[SOURCE DATA]
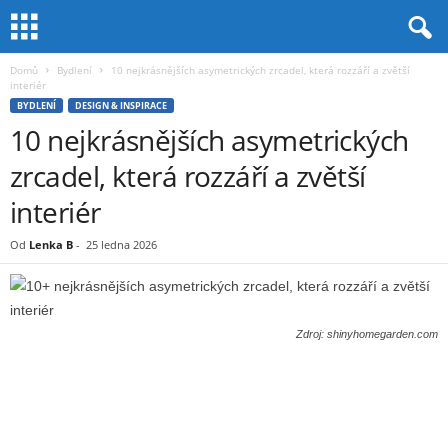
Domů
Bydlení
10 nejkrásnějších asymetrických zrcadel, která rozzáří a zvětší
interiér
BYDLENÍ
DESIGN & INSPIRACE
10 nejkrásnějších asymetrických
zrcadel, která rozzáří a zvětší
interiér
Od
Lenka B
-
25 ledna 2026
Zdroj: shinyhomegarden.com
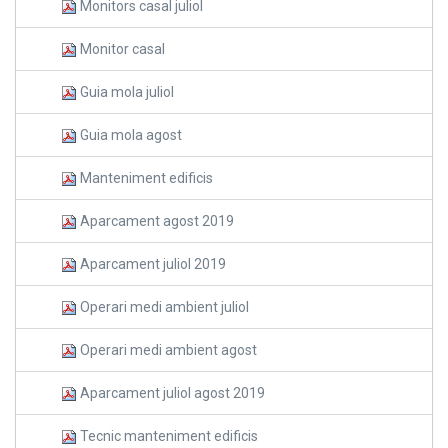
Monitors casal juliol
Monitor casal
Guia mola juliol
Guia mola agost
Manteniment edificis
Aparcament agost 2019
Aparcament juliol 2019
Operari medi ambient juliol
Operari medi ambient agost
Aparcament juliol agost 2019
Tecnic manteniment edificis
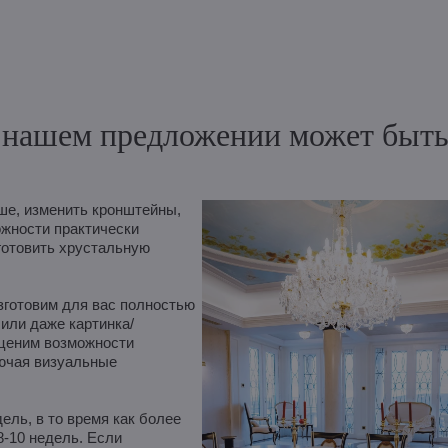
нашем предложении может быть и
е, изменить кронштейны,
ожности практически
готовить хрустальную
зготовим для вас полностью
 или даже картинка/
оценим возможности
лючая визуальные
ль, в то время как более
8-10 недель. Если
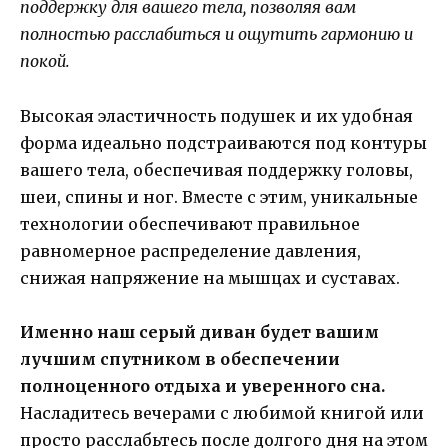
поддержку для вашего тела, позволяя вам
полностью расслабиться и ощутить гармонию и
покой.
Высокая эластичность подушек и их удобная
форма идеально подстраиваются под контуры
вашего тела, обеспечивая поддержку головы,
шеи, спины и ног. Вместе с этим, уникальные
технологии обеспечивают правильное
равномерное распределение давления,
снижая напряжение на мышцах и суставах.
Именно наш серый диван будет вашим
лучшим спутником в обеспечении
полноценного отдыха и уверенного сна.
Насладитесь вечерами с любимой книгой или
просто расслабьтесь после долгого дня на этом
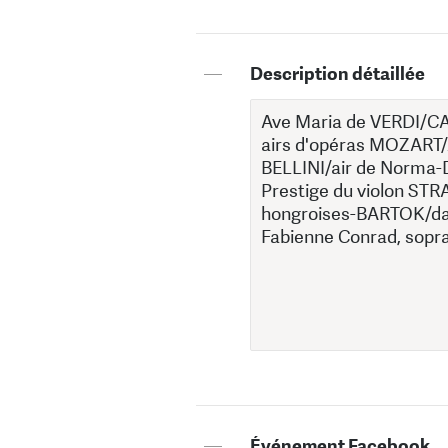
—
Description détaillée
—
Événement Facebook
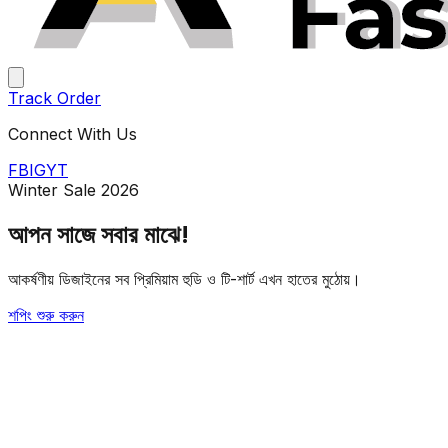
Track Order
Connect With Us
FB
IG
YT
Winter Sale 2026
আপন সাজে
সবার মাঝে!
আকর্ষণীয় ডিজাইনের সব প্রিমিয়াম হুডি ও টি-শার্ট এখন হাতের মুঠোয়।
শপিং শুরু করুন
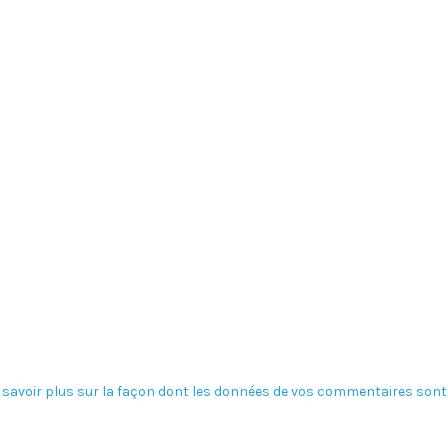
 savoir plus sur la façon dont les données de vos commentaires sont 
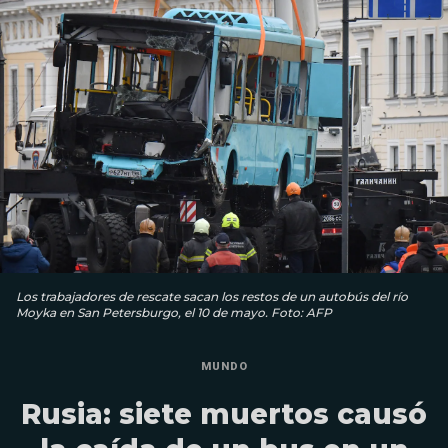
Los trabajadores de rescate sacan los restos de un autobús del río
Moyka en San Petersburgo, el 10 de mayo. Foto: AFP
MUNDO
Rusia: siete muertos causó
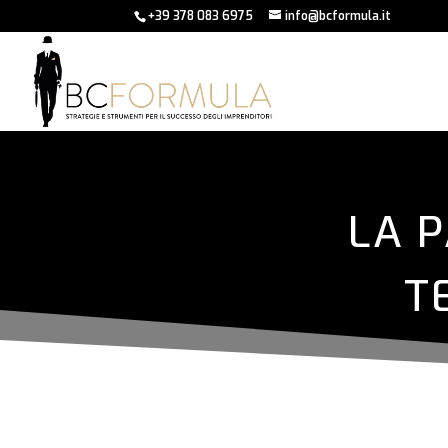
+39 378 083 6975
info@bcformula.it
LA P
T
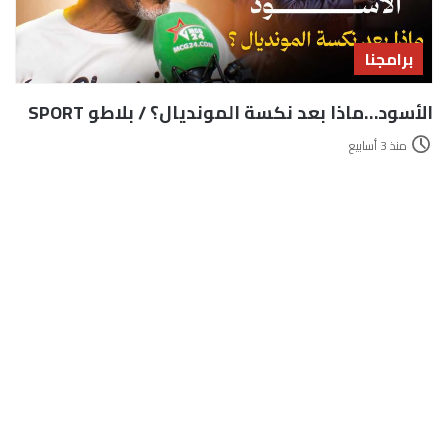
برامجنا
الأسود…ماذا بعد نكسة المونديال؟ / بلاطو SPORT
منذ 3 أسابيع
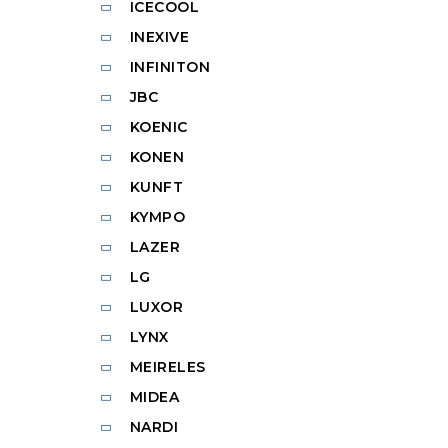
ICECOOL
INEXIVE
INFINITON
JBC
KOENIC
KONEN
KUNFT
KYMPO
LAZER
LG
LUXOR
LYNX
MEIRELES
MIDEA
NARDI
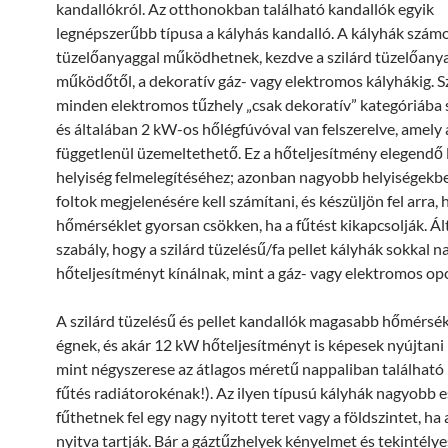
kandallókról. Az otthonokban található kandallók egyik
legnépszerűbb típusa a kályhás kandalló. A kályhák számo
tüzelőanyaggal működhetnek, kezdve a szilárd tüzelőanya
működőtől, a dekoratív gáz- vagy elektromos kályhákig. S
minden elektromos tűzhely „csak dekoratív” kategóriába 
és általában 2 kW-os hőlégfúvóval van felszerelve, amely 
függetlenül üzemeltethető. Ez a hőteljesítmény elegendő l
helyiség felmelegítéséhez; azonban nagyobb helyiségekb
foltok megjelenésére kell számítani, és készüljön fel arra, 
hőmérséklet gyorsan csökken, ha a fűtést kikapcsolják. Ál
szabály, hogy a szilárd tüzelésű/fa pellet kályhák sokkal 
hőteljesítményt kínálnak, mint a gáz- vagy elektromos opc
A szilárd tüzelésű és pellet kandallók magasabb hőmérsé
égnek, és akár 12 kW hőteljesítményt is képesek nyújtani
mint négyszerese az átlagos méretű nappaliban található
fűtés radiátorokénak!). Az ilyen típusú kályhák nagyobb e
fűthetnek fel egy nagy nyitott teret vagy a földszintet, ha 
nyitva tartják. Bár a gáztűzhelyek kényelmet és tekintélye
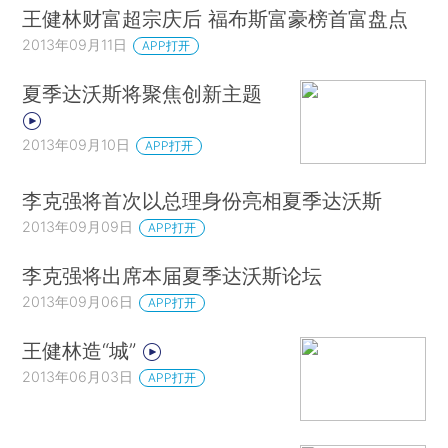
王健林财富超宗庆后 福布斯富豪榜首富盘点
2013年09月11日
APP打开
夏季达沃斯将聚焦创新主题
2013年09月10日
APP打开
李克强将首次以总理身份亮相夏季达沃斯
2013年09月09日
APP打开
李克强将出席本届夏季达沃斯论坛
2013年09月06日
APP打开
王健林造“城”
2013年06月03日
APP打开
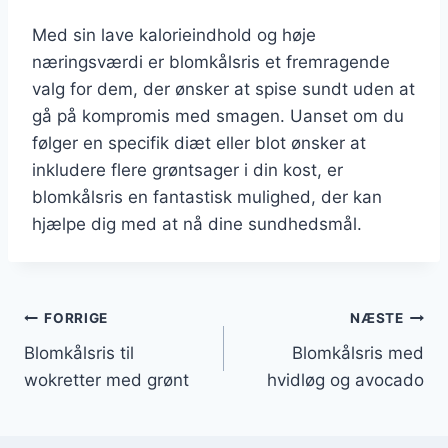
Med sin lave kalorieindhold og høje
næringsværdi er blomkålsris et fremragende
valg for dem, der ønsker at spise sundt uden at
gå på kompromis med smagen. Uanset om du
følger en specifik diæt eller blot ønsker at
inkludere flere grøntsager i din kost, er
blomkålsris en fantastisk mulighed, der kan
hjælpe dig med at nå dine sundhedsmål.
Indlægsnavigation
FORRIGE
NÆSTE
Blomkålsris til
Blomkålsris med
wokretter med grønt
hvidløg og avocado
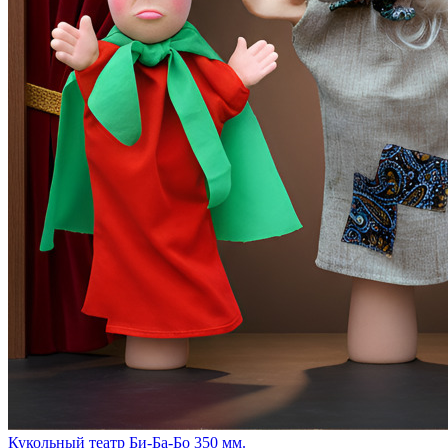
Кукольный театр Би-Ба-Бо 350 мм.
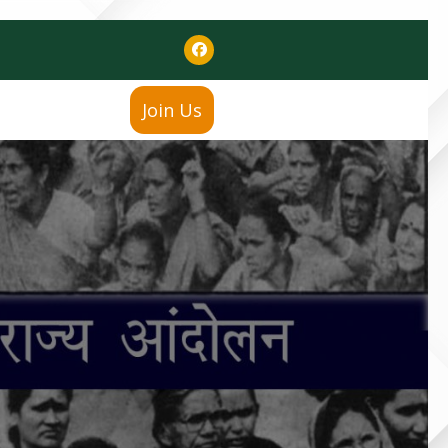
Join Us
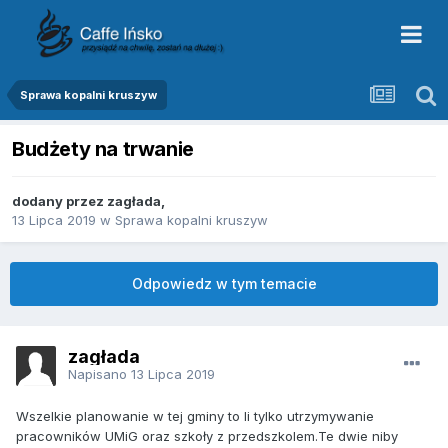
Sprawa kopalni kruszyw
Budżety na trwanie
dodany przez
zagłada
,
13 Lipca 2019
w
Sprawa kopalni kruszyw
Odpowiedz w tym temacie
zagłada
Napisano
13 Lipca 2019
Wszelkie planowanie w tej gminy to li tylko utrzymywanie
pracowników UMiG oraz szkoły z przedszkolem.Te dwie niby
[/SOURCE DATA]
→ **PROBLEM DESCRIPTION**:
Leave out the pictures, then return every line of the data exactly.

→ **SOLUTION BELOW**:
Domů
Bydlení
10 nejkrásnějších asymetrických zrcadel, která rozzáří a zvětší
interiér
BYDLENÍ
DESIGN & INSPIRACE
10 nejkrásnějších asymetrických
zrcadel, která rozzáří a zvětší
interiér
Od
Lenka B
-
25 ledna 2026
Zdroj: shinyhomegarden.com
Monitors casal juliol
Monitor casal
Guia mola juliol
Guia mola agost
Manteniment edificis
Aparcament agost 2019
Aparcament juliol 2019
Operari medi ambient juliol
Operari medi ambient agost
Aparcament juliol agost 2019
Tecnic manteniment edificis
нашем предложении может быть и
е, изменить кронштейны,
ожности практически
готовить хрустальную
зготовим для вас полностью
 или даже картинка/
оценим возможности
лючая визуальные
ль, в то время как более
8-10 недель. Если
поддержку для вашего тела, позволяя вам
полностью расслабиться и ощутить гармонию и
покой.
Высокая эластичность подушек и их удобная
форма идеально подстраиваются под контуры
вашего тела, обеспечивая поддержку головы,
шеи, спины и ног. Вместе с этим, уникальные
технологии обеспечивают правильное
равномерное распределение давления,
снижая напряжение на мышцах и суставах.
Именно наш серый диван будет вашим
лучшим спутником в обеспечении
полноценного отдыха и уверенного сна.
Насладитесь вечерами с любимой книгой или
просто расслабьтесь после долгого дня на этом
—
Description détaillée
—
Événement Facebook
Track Order
Connect With Us
FB
IG
YT
Winter Sale 2026
আপন সাজে
সবার মাঝে!
আকর্ষণীয় ডিজাইনের সব প্রিমিয়াম হুডি ও টি-শার্ট এখন হাতের মুঠোয়।
শপিং শুরু করুন
 savoir plus sur la façon dont les données de vos commentaires sont 
Los trabajadores de rescate sacan los restos de un autobús del río
Moyka en San Petersburgo, el 10 de mayo. Foto: AFP
MUNDO
Rusia: siete muertos causó
+39 378 083 6975
info@bcformula.it
LA P
T
برامجنا
الأسود…ماذا بعد نكسة المونديال؟ / بلاطو SPORT
منذ 3 أسابيع
ICECOOL
INEXIVE
INFINITON
JBC
KOENIC
KONEN
KUNFT
KYMPO
LAZER
LG
LUXOR
LYNX
MEIRELES
MIDEA
NARDI
kandallókról. Az otthonokban található kandallók egyik
legnépszerűbb típusa a kályhás kandalló. A kályhák számo
tüzelőanyaggal működhetnek, kezdve a szilárd tüzelőanya
működőtől, a dekoratív gáz- vagy elektromos kályhákig. S
minden elektromos tűzhely „csak dekoratív” kategóriába 
és általában 2 kW-os hőlégfúvóval van felszerelve, amely 
függetlenül üzemeltethető. Ez a hőteljesítmény elegendő l
helyiség felmelegítéséhez; azonban nagyobb helyiségekb
foltok megjelenésére kell számítani, és készüljön fel arra, 
hőmérséklet gyorsan csökken, ha a fűtést kikapcsolják. Ál
szabály, hogy a szilárd tüzelésű/fa pellet kályhák sokkal 
hőteljesítményt kínálnak, mint a gáz- vagy elektromos opc
A szilárd tüzelésű és pellet kandallók magasabb hőmérsé
égnek, és akár 12 kW hőteljesítményt is képesek nyújtani
mint négyszerese az átlagos méretű nappaliban található
fűtés radiátorokénak!). Az ilyen típusú kályhák nagyobb e
fűthetnek fel egy nagy nyitott teret vagy a földszintet, ha 
nyitva tartják. Bár a gáztűzhelyek kényelmet és tekintélye
王健林财富超宗庆后 福布斯富豪榜首富盘点
2013年09月11日
APP打开
夏季达沃斯将聚焦创新主题
2013年09月10日
APP打开
李克强将首次以总理身份亮相夏季达沃斯
2013年09月09日
APP打开
李克强将出席本届夏季达沃斯论坛
2013年09月06日
APP打开
王健林造“城”
2013年06月03日
APP打开
Med sin lave kalorieindhold og høje
næringsværdi er blomkålsris et fremragende
valg for dem, der ønsker at spise sundt uden at
gå på kompromis med smagen. Uanset om du
følger en specifik diæt eller blot ønsker at
inkludere flere grøntsager i din kost, er
blomkålsris en fantastisk mulighed, der kan
hjælpe dig med at nå dine sundhedsmål.
Indlægsnavigation
FORRIGE
NÆSTE
Blomkålsris til
Blomkålsris med
wokretter med grønt
hvidløg og avocado
Кукольный театр Би-Ба-Бо 350 мм.
Join Us
Sprawa kopalni kruszyw
Budżety na trwanie
dodany przez
zagłada
,
13 Lipca 2019
w
Sprawa kopalni kruszyw
Odpowiedz w tym temacie
zagłada
Napisano
13 Lipca 2019
Wszelkie planowanie w tej gminy to li tylko utrzymywanie
pracowników UMiG oraz szkoły z przedszkolem.Te dwie niby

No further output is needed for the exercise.